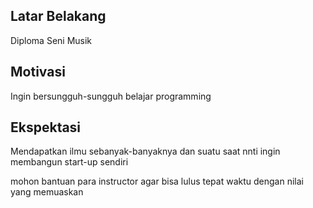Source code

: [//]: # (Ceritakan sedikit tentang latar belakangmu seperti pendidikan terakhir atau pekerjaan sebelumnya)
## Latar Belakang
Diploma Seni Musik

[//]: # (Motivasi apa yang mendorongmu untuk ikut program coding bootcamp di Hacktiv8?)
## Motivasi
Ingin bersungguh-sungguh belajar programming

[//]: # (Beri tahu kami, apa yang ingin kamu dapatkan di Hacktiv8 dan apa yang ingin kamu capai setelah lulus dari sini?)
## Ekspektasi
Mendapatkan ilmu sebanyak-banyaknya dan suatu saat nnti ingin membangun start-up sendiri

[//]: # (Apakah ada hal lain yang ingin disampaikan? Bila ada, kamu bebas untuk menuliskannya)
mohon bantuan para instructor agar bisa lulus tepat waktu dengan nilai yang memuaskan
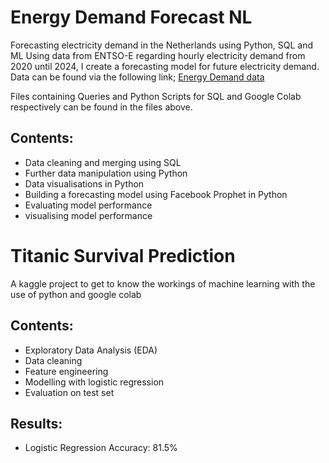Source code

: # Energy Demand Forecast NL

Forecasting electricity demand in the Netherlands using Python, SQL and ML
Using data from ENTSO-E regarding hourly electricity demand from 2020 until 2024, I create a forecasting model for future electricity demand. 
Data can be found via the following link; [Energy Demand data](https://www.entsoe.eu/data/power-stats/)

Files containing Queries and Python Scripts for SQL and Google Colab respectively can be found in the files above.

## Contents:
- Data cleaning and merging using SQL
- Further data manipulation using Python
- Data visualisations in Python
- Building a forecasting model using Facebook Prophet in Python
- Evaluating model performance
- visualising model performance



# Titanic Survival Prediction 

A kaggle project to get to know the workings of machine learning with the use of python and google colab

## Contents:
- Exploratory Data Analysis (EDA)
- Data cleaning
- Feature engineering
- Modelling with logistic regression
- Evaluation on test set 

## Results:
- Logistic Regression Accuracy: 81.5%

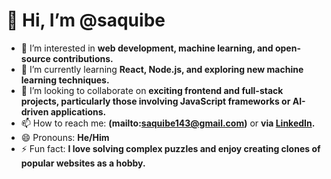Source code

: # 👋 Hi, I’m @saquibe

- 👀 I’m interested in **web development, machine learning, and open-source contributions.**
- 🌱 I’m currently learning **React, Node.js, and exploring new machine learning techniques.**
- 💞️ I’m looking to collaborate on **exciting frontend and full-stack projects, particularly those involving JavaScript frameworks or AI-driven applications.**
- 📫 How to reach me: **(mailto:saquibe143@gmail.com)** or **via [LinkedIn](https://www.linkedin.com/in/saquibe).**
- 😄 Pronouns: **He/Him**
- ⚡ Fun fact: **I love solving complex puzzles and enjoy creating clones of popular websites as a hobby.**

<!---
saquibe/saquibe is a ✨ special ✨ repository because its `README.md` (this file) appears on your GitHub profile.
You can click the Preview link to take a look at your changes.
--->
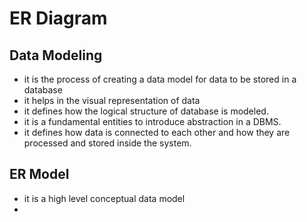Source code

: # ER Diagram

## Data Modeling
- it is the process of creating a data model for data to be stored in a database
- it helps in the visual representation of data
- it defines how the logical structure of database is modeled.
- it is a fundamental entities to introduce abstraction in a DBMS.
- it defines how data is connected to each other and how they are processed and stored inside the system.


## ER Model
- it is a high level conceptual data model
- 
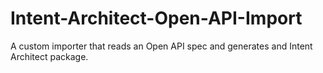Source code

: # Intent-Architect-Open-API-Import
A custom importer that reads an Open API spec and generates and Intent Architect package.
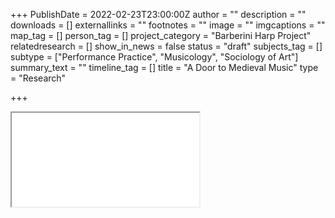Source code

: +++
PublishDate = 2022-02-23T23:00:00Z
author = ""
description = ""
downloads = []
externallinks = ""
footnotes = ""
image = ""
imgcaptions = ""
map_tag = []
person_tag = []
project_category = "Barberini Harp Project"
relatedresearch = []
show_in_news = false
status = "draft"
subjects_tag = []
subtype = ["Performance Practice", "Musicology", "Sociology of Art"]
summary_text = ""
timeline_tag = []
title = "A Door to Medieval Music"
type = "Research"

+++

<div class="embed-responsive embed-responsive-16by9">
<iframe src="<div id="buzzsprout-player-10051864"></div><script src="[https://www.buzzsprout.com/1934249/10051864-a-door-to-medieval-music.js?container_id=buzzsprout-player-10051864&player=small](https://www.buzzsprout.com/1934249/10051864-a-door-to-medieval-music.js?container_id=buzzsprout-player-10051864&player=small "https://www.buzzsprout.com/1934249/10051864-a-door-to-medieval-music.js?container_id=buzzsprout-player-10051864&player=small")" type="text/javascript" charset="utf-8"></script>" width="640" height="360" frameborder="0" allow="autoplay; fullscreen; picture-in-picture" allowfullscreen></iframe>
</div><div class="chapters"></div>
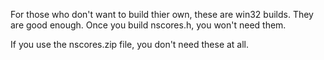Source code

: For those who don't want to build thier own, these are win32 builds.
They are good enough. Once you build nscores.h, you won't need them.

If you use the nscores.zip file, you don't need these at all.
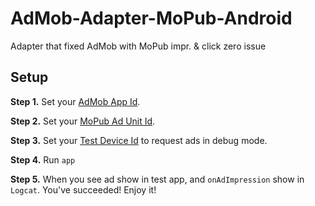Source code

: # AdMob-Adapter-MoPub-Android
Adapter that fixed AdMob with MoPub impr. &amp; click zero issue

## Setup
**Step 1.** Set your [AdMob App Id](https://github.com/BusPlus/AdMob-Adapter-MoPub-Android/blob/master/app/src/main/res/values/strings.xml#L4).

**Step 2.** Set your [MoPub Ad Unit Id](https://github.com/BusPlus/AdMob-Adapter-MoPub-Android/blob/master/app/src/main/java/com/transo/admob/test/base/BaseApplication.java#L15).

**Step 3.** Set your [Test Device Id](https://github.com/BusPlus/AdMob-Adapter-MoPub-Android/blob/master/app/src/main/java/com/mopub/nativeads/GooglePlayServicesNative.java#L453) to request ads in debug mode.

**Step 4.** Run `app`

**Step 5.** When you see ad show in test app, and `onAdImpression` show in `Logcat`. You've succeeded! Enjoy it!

» Exercise requirements: Return an exact transcription of the material, with its pictures left out.

» Exercise solution:
Source code

: [//]: # (Ceritakan sedikit tentang latar belakangmu seperti pendidikan terakhir atau pekerjaan sebelumnya)
## Latar Belakang
Diploma Seni Musik

[//]: # (Motivasi apa yang mendorongmu untuk ikut program coding bootcamp di Hacktiv8?)
## Motivasi
Ingin bersungguh-sungguh belajar programming

[//]: # (Beri tahu kami, apa yang ingin kamu dapatkan di Hacktiv8 dan apa yang ingin kamu capai setelah lulus dari sini?)
## Ekspektasi
Mendapatkan ilmu sebanyak-banyaknya dan suatu saat nnti ingin membangun start-up sendiri

[//]: # (Apakah ada hal lain yang ingin disampaikan? Bila ada, kamu bebas untuk menuliskannya)
mohon bantuan para instructor agar bisa lulus tepat waktu dengan nilai yang memuaskan
Source code

: # Energy Demand Forecast NL

Forecasting electricity demand in the Netherlands using Python, SQL and ML
Using data from ENTSO-E regarding hourly electricity demand from 2020 until 2024, I create a forecasting model for future electricity demand. 
Data can be found via the following link; [Energy Demand data](https://www.entsoe.eu/data/power-stats/)

Files containing Queries and Python Scripts for SQL and Google Colab respectively can be found in the files above.

## Contents:
- Data cleaning and merging using SQL
- Further data manipulation using Python
- Data visualisations in Python
- Building a forecasting model using Facebook Prophet in Python
- Evaluating model performance
- visualising model performance



# Titanic Survival Prediction 

A kaggle project to get to know the workings of machine learning with the use of python and google colab

## Contents:
- Exploratory Data Analysis (EDA)
- Data cleaning
- Feature engineering
- Modelling with logistic regression
- Evaluation on test set 

## Results:
- Logistic Regression Accuracy: 81.5%

Source code

: # 👋 Hi, I’m @saquibe

- 👀 I’m interested in **web development, machine learning, and open-source contributions.**
- 🌱 I’m currently learning **React, Node.js, and exploring new machine learning techniques.**
- 💞️ I’m looking to collaborate on **exciting frontend and full-stack projects, particularly those involving JavaScript frameworks or AI-driven applications.**
- 📫 How to reach me: **(mailto:saquibe143@gmail.com)** or **via [LinkedIn](https://www.linkedin.com/in/saquibe).**
- 😄 Pronouns: **He/Him**
- ⚡ Fun fact: **I love solving complex puzzles and enjoy creating clones of popular websites as a hobby.**

<!---
saquibe/saquibe is a ✨ special ✨ repository because its `README.md` (this file) appears on your GitHub profile.
You can click the Preview link to take a look at your changes.
--->
Source code

: # ER Diagram

## Data Modeling
- it is the process of creating a data model for data to be stored in a database
- it helps in the visual representation of data
- it defines how the logical structure of database is modeled.
- it is a fundamental entities to introduce abstraction in a DBMS.
- it defines how data is connected to each other and how they are processed and stored inside the system.


## ER Model
- it is a high level conceptual data model
- 
Source code

: # Intent-Architect-Open-API-Import
A custom importer that reads an Open API spec and generates and Intent Architect package.
Source code

: +++
PublishDate = 2022-02-23T23:00:00Z
author = ""
description = ""
downloads = []
externallinks = ""
footnotes = ""
image = ""
imgcaptions = ""
map_tag = []
person_tag = []
project_category = "Barberini Harp Project"
relatedresearch = []
show_in_news = false
status = "draft"
subjects_tag = []
subtype = ["Performance Practice", "Musicology", "Sociology of Art"]
summary_text = ""
timeline_tag = []
title = "A Door to Medieval Music"
type = "Research"

+++

<div class="embed-responsive embed-responsive-16by9">
<iframe src="<div id="buzzsprout-player-10051864"></div><script src="[https://www.buzzsprout.com/1934249/10051864-a-door-to-medieval-music.js?container_id=buzzsprout-player-10051864&player=small](https://www.buzzsprout.com/1934249/10051864-a-door-to-medieval-music.js?container_id=buzzsprout-player-10051864&player=small "https://www.buzzsprout.com/1934249/10051864-a-door-to-medieval-music.js?container_id=buzzsprout-player-10051864&player=small")" type="text/javascript" charset="utf-8"></script>" width="640" height="360" frameborder="0" allow="autoplay; fullscreen; picture-in-picture" allowfullscreen></iframe>
</div><div class="chapters"></div>
Source code

: For those who don't want to build thier own, these are win32 builds.
They are good enough. Once you build nscores.h, you won't need them.

If you use the nscores.zip file, you don't need these at all.
Source code

: # AdMob-Adapter-MoPub-Android
Adapter that fixed AdMob with MoPub impr. &amp; click zero issue

## Setup
**Step 1.** Set your [AdMob App Id](https://github.com/BusPlus/AdMob-Adapter-MoPub-Android/blob/master/app/src/main/res/values/strings.xml#L4).

**Step 2.** Set your [MoPub Ad Unit Id](https://github.com/BusPlus/AdMob-Adapter-MoPub-Android/blob/master/app/src/main/java/com/transo/admob/test/base/BaseApplication.java#L15).

**Step 3.** Set your [Test Device Id](https://github.com/BusPlus/AdMob-Adapter-MoPub-Android/blob/master/app/src/main/java/com/mopub/nativeads/GooglePlayServicesNative.java#L453) to request ads in debug mode.

**Step 4.** Run `app`

**Step 5.** When you see ad show in test app, and `onAdImpression` show in `Logcat`. You've succeeded! Enjoy it!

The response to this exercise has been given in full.